在Java中，是否有一种简单的方法来生成随机的N位，但是要确保所有N位中至少有一位等于1？

Question

As for N, it could be as large as 179.

For example, I was able to do it for n up to 32 bits:

new Random().nextInt(2^n-1)+1

nextLong() is not possible because I can't pass a value to it and it only generates a random value up to 48-bit.

Answer 1

Use BigInteger to create a random number. If it happens to be zero, try again.
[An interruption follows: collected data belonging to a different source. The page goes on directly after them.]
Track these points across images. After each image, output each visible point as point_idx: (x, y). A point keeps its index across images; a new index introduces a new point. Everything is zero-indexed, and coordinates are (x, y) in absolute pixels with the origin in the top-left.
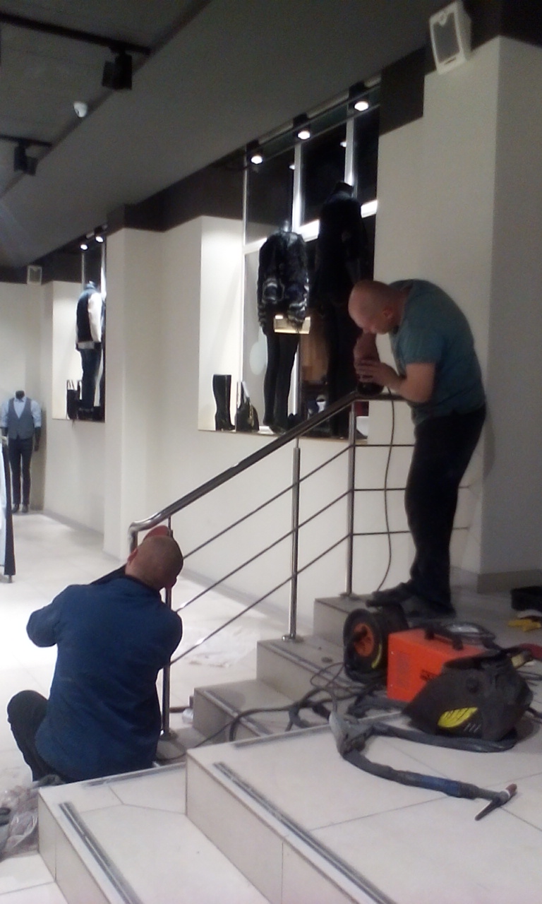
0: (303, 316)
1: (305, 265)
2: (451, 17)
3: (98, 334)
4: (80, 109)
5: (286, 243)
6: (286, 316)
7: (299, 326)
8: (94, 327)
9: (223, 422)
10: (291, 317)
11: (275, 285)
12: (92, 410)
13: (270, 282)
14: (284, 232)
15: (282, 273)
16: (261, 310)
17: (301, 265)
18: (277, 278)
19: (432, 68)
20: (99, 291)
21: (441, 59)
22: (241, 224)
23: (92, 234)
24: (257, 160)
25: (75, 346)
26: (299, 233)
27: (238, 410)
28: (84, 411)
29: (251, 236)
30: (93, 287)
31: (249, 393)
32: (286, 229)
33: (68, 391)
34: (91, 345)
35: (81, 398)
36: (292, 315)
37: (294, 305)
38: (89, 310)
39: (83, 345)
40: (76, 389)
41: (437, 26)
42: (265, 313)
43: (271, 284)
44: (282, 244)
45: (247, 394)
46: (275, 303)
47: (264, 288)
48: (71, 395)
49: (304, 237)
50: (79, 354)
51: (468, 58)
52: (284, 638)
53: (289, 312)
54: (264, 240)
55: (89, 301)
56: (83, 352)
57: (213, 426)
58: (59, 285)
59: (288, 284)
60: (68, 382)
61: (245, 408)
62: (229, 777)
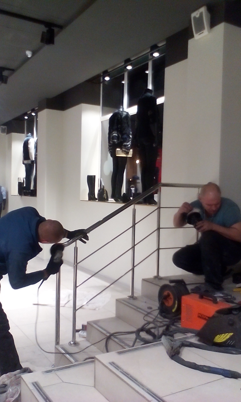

public static BigInteger randomForBitsNonZero(int numBits, Random r) {
    BigInteger candidate = new BigInteger(numBits, r);
    while(candidate.equals(BigInteger.ZERO)) {
        candidate = new BigInteger(numBits, r); 
    }
    return candidate;
}

This will be randomly distrubted about the number of bits. It is very unlikely that the if statement will ever trigger for a significantly high numBits but the protection is good for compelteness and because you might have low numBits sometimes that would roll a 0 very often.

Answer 2

You can use Random.nextBytes() to generate as many random bytes as you want. The number of bytes you need is (number-of-bits + 1) / 8.

Then in order to ensure that at least one bit is set to 1, you can pick a bit, any bit, at random, and set it to 1, follows:

 int bitIndex = random.nextInt( N );
 int byteIndex = bitIndex / 8;
 bitIndex = bitIndex % 8;
 randomBytes[byteIndex] |= (1 << bitIndex);